AggMo

AggMo or Aggregated Momentum is a variant of the classical momentum stochastic optimizer. It is designed to resolve the problem of choosing a momentum parameter, which simplifies the optimization process of deep learning models.

What is Momentum in Deep Learning Optimization?

Momentum is a term used in deep learning optimization, which indicates the rate of learning and how quickly the model adjusts while training. Momentum is a dynamic factor that affects the learning rate over time, allowing faster convergence and smoother optimization. It is considered one of the important hyperparameters in deep learning algorithms, and selecting the right momentum value is crucial for better optimization results.

Understanding AggMo

AggMo is an attempt to solve the problem of selecting the right momentum value. It maintains several velocity vectors with different beta parameters, which are then averaged out for updating the model's parameters.

How Does AggMo Work?

The AggMo optimizer maintains $K$ velocity vectors with different values of the discount factor $\beta$. These $K$ momentum buffers are combined to update the model's parameters. The discount factor $\beta$ is a hyperparameter that controls the influence of a gradient descent step on the current velocity.
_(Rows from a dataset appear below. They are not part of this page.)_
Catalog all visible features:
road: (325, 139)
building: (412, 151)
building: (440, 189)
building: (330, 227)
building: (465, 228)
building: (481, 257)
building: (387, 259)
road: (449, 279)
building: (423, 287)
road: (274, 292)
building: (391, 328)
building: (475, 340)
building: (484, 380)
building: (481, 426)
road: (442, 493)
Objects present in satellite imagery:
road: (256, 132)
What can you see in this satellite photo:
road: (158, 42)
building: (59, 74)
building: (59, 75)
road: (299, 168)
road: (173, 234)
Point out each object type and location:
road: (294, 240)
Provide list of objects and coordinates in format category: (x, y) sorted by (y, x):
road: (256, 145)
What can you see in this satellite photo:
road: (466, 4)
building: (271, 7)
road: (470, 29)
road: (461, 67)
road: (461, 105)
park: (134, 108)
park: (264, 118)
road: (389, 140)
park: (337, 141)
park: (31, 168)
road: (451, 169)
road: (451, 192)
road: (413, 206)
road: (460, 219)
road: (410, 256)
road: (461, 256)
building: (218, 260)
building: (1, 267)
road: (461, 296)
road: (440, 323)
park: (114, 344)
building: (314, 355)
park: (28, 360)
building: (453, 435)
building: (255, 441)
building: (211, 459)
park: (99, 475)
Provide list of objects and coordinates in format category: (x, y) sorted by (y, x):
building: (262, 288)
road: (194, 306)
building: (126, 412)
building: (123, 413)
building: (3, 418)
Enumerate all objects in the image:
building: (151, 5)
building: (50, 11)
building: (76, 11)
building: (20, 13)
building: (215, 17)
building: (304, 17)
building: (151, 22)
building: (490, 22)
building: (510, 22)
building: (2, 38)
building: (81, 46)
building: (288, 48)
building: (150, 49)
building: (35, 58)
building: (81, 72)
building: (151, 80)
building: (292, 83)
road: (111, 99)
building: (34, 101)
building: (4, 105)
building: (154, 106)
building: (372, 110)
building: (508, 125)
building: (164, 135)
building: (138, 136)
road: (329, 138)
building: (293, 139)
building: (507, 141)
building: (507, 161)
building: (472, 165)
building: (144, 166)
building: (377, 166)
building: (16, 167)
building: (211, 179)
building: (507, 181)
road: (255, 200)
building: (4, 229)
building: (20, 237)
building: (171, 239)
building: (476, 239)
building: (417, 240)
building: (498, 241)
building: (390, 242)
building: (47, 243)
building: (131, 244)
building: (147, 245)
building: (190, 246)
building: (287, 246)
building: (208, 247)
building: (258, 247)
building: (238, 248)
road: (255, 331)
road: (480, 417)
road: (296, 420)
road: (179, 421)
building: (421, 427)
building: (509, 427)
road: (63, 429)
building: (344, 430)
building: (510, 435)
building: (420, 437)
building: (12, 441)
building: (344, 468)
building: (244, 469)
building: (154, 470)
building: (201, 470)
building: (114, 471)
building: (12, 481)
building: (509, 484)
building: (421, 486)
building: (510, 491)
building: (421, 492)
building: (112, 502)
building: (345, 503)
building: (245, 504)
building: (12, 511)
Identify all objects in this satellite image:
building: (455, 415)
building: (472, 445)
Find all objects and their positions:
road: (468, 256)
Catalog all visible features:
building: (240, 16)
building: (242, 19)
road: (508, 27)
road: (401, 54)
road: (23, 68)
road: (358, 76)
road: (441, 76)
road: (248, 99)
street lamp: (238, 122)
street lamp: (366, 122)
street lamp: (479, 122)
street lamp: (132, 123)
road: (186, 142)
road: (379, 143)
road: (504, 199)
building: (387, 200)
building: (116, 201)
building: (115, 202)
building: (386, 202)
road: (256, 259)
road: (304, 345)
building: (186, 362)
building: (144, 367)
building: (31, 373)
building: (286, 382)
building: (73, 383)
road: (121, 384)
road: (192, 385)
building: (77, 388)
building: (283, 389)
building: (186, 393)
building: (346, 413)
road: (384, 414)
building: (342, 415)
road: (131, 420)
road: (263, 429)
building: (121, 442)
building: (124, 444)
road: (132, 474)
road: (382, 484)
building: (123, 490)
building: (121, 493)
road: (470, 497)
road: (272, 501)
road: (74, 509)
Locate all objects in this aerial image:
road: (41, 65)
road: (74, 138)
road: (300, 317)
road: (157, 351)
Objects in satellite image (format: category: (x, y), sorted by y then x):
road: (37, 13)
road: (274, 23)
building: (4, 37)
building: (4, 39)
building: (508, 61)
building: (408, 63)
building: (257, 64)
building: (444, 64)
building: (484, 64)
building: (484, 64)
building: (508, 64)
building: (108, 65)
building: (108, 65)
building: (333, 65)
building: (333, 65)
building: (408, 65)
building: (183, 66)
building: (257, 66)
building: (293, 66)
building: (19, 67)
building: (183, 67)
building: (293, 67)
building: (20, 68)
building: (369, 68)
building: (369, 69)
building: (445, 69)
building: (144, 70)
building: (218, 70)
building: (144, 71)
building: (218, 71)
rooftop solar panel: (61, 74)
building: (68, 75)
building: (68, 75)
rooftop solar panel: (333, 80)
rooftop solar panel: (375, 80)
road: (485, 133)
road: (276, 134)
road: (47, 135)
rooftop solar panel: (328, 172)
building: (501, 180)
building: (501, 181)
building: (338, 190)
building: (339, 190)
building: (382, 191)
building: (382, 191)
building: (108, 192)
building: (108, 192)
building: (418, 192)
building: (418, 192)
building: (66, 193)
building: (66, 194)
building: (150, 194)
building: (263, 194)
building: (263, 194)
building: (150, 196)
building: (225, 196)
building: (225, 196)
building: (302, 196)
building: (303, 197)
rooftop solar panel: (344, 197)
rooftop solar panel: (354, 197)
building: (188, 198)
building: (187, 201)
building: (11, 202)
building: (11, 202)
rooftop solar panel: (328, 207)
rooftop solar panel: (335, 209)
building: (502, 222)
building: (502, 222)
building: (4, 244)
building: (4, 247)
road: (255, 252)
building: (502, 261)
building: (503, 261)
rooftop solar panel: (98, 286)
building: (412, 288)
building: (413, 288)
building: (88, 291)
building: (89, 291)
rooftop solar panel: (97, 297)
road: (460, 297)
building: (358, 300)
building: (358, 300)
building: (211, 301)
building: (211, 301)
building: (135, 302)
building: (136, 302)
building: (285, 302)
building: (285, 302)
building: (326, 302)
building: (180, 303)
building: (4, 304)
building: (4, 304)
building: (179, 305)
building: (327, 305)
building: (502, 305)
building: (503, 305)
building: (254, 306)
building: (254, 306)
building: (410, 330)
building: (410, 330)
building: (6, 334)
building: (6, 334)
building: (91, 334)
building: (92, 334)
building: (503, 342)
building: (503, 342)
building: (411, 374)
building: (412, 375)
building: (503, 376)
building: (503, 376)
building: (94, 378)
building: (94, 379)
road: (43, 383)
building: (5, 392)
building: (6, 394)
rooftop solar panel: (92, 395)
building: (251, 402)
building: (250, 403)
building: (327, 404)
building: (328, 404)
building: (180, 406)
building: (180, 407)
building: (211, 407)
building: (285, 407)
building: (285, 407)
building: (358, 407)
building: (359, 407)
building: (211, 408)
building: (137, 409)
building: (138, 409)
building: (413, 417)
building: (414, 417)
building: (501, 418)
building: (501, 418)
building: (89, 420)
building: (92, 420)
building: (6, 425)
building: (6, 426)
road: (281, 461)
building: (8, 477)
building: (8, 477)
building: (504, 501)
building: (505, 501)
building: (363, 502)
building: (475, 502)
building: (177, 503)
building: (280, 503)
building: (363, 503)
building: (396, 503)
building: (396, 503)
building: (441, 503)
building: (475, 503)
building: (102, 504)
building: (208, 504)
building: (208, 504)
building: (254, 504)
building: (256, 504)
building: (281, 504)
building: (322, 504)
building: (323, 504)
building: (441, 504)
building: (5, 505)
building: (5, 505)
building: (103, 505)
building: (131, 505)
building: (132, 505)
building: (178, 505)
It ranges between 0 and 1 with higher values representing the older iterations' influence on the current velocity.

The AggMo update rule involves calculating the velocity vector $v^{\left(i\right)}_{t}$ for each $K$ using the following expression:

$$v^{\left(i\right)}_{t} = \beta^{(i)}v^{\left(i\right)}_{t-1} - \nabla_{\theta}f\left(\mathbf{\theta}_{t-1}\right)$$

Here, $\nabla_{\theta}f\left(\mathbf{\theta}_{t-1}\right)$ is the gradient or the rate of change of the objective function, with respect to the model's parameters $\theta$. The velocity vectors calculate the gradient of the objective function for each $K$ momentum buffer and combine them to update the model's parameters $\mathbf{\theta}$ as follows:

$$ \mathbf{\theta}_{t} = \mathbf{\theta}_{t-1} + \frac{\gamma_{t}}{K}\sum_{i=1}^{K}v_{t}^{\left(i\right)} $$

The above update rule computes the next value of $\mathbf{\theta}$ by adding the sum of the weighted velocity vectors $v_{t}^{\left(i\right)}$ to the current parameter value $\mathbf{\theta}_{t-1}$. Here, $\gamma_{t}$ is the learning rate, which determines the step size for updating the model's parameters.

Advantages of AggMo

AggMo provides several advantages when optimizing deep learning models. Some of these include:

Robustness: AggMo is more robust to hyperparameters' changes and does not require much parameter tuning, unlike other stochastic optimization methods.
Convergence Speed: Using multiple momentum buffers in AggMo results in faster convergence and learning. Hence it takes fewer iterations to optimize the network's parameters.
Accurate Optimization: AggMo contributes to accurate optimization of deep learning models by carefully maintaining the gradients' direction and weightage in each momentum buffer.
Less Memory: AggMo requires less memory than other optimizers since it works with several momentum buffers instead of maintaining the entire sequence for each parameter.

Aggregated Momentum, or AggMo, is an advanced optimization technique that allows for faster convergence and more accurate optimization of deep learning models. By utilizing multiple momentum buffers, AggMo avoids the problem of selecting a suitable momentum parameter value while being more robust against hyperparameter tuning. AggMo forms an essential optimization technique for optimizing large-scale deep learning models used in various applications, including computer vision, natural language processing, and speech recognition.